PG&E representatives made a surprise announcement at the Fairfax Town Council meeting Wednesday night that they would be voluntarily suspending the installation of the wireless meters. The moratorium will be solely within town limits and just until public meetings can be held on the topic.
"Until we help educate your public," said PG&E representative Josh Townsend.
Although an ordinance to prohibit the Smart Meters for one year was on the agenda, Mayor Lew Tremaine suggested that in light of the PG&E announcement the council consider making the ordinance a temporary six-month ban.
"It would give PG&E the opportunity to be good to their word," said Tremaine, who also cautioned the council and the public present to "proceed carefully."
Although Tremaine argued that the ordinance could always be extended if at the end of six months PG&E had failed to make good on their word, his proposal was met with loud boo's from the crowd.
"I think minimum we should have a 10 year moratorium where we can have studies done and see if people have been effected," said Diane Hoffman.
Residents also were worried that PG&E wouldn't really listen to their concerns or consider a long-term moratorium on the meters, but would simply attempt to "educate" the town.
"I think that's a poor bargain," said one resident.
After raucous public comment, the council ultimately voted to approve the original ordinance banning for one year "the installation of Smart Meters and related equipment within the Town of Fairfax or in, along, upon, under, and over the public streets."

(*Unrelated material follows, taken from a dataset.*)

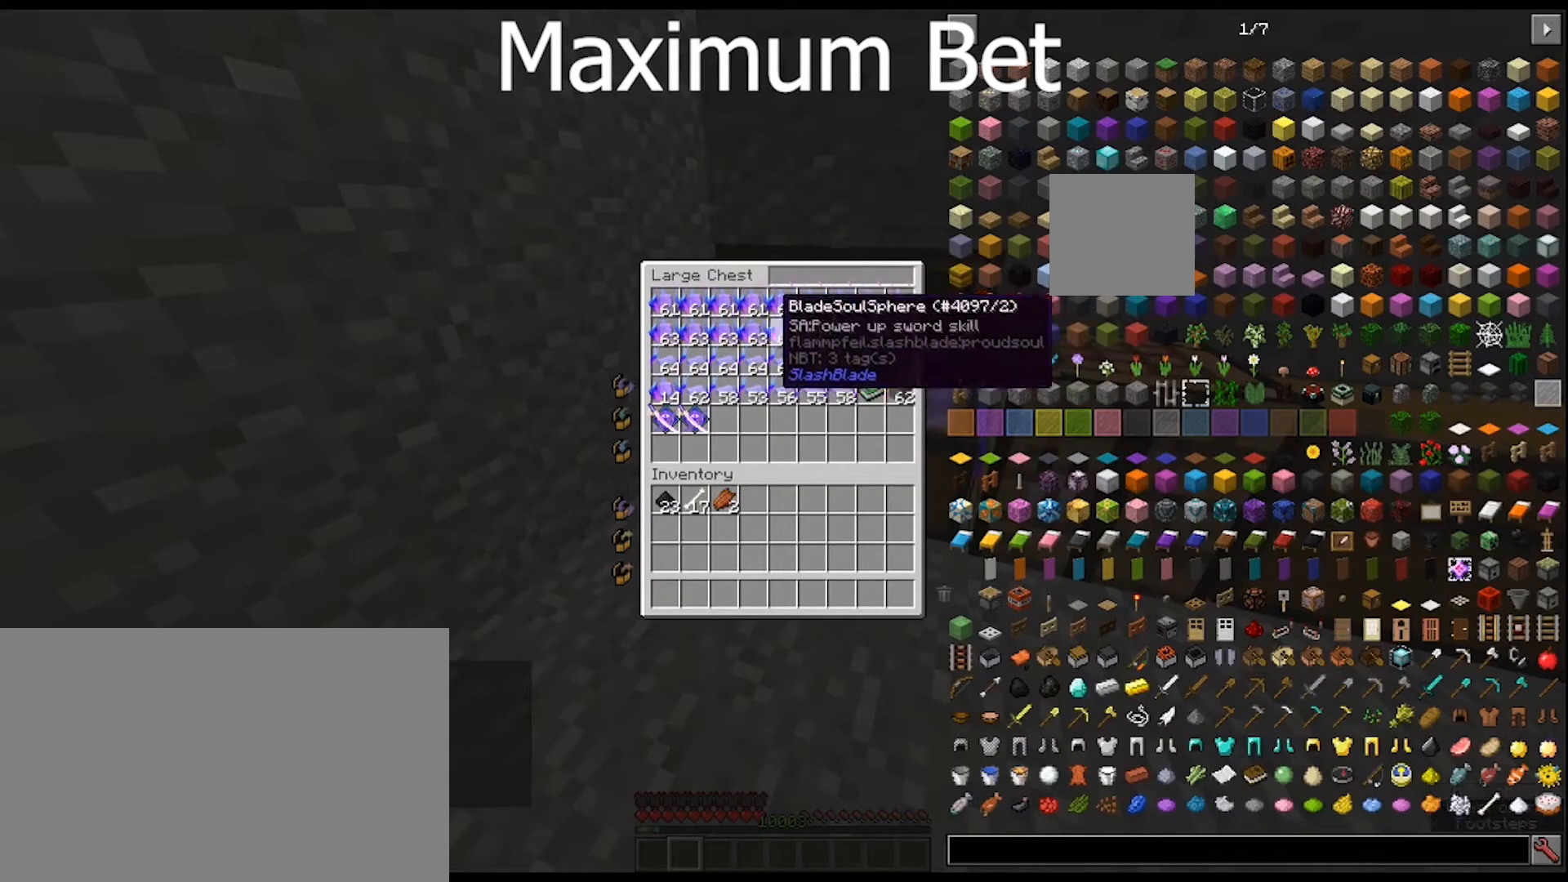
{"keys": [], "mouse": [], "mouse_move": "still", "events": []}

"This is not a democratically deployed system. It's a system that's being forced upon us," said Councilman Larry Bragman to standing applause. "This is what we were voted into office to do."

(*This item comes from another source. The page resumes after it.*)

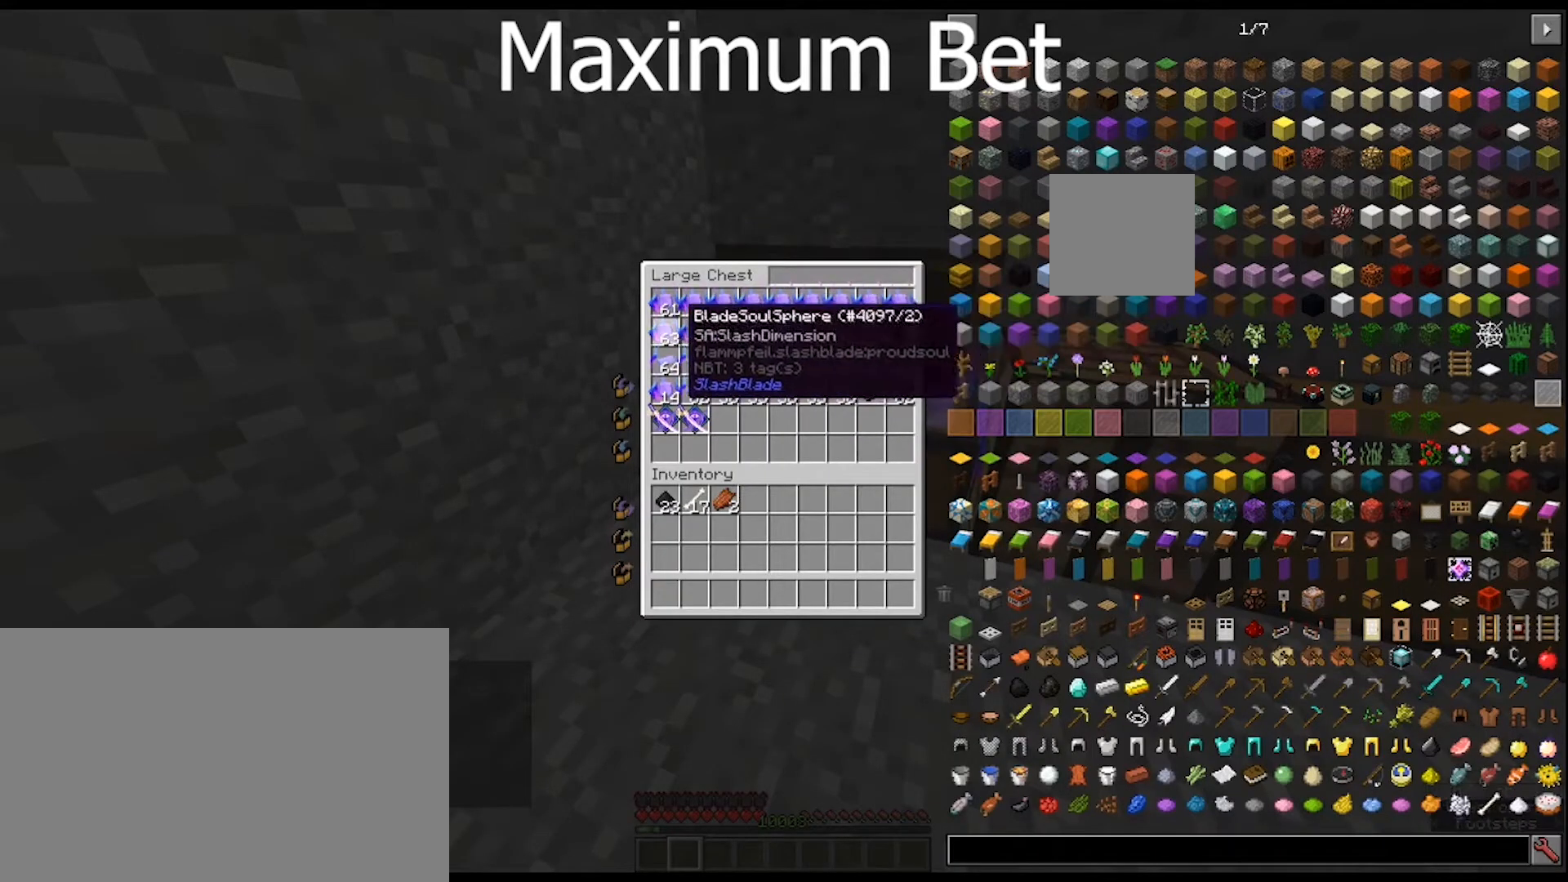
{"keys": [], "mouse": [], "mouse_move": "still", "events": []}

IThough it appeared the other efforts the town had made to stop the wireless Smart Meters had been met with few results, the PG&E representatives said they would be suspending the installation of the meters in Fairfax until public meetings and forums could be held.

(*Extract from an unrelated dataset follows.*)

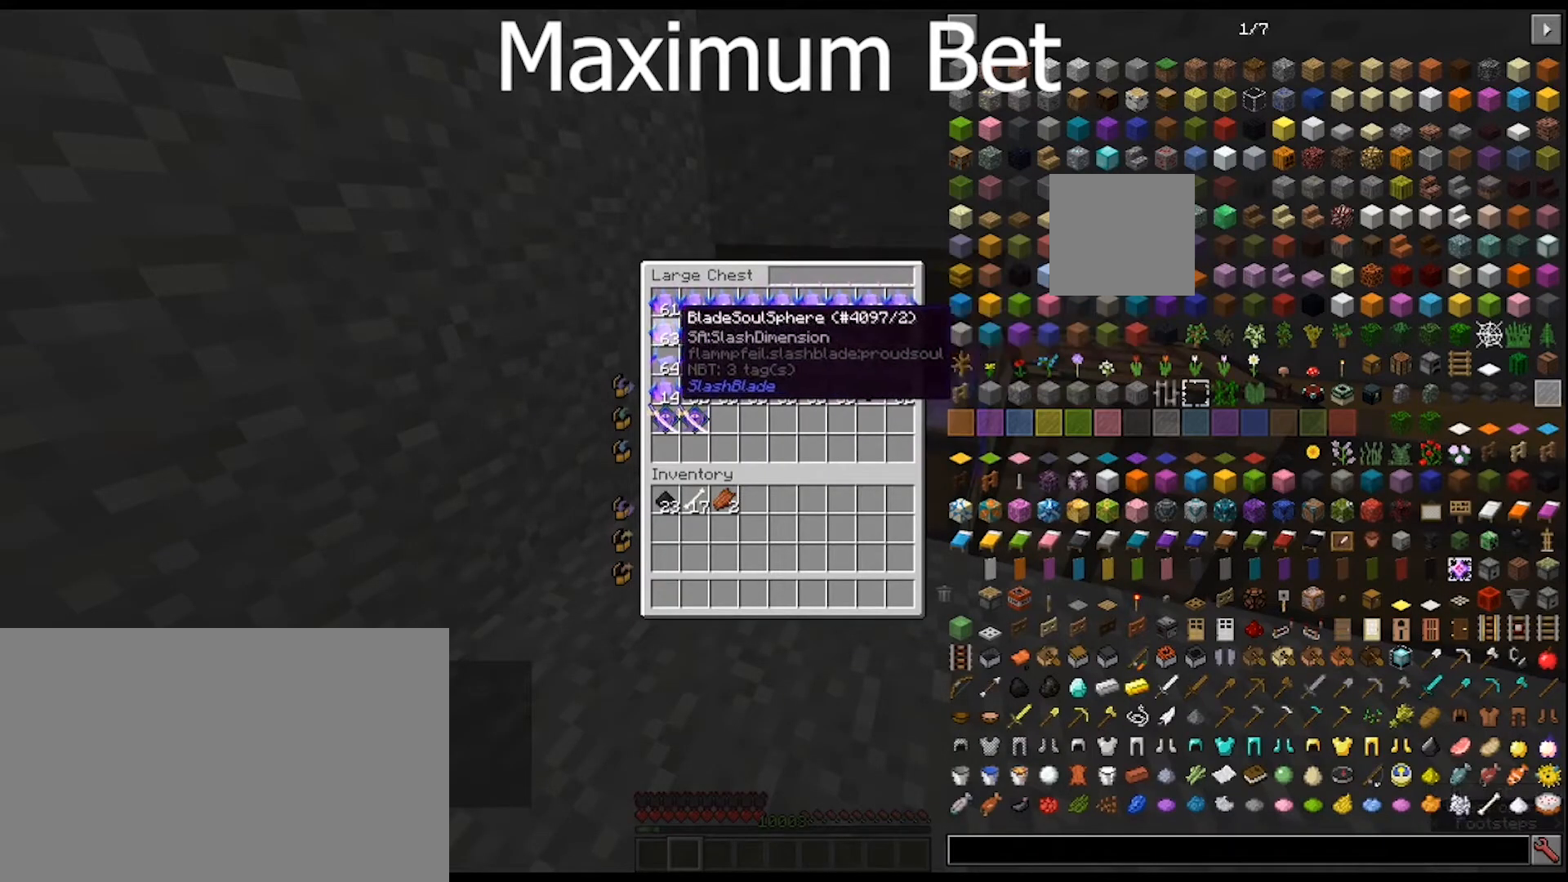
{"keys": [], "mouse": [], "mouse_move": "down", "events": [[33, "mouse_left", "down"], [133, "mouse_left", "up"]]}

"We hear the questions and we want to try and help facilitate the answers," said Townsend.
The wireless meters would use a combination of wireless cellular and radio networks to transmit individual usage data back to PG&E. Read about how the meters work here.
Residents have raised concerns in the past few months about privacy and security problems with the data being transmitted wirelessly, inaccurate readings from the meters, and health problems from electro-magnetic frequencies.
Read the basic facts and history of the Smart Meter program here.
Although PG&E has consistently maintained that it would not delay the installation of the meters despite rising concerns, the fact that Fairfax had pursued a number of legal options and was considering the prohibition ordinance spurred the utility to meet with Tremaine earlier Wednesday morning.
Tremaine told the public that he suggested to PG&E that they hold two public forums, "the first in which the community does the talking," he said.
Townsend said that PG&E would work with town staff to set up public meetings and forums and that no more meters would be installed until those meetings were held. He was not able to give any sort of a timeframe, however, that the deployment would last.
So far 220 wireless Smart Meters have been installed in town and four transponder access points have also been put on telephone poles. Eight-thousand meters (electric and gas) are planned for Fairfax eventually.
Bragman encouraged PG&E to "de-power" the four transponders during this moratorium period. PG&E said it would certainly consider that.
"This is a welcomed and significant shift in the debate," said Tremaine.
"This will not be like it was in San Anselmo. We are not interested in a dog and pony show," said Tremaine, who encouraged residents to also be open to PG&E. "A dialogue goes both ways."
Tremaine said he was surprised with the respect he got from PG&E representatives at his meeting with them and appreciated the speed with which they got corporate approval for a voluntary moratorium on their part.
"A long overdue conversation about this program will start here and it will not stop here," said Tremaine.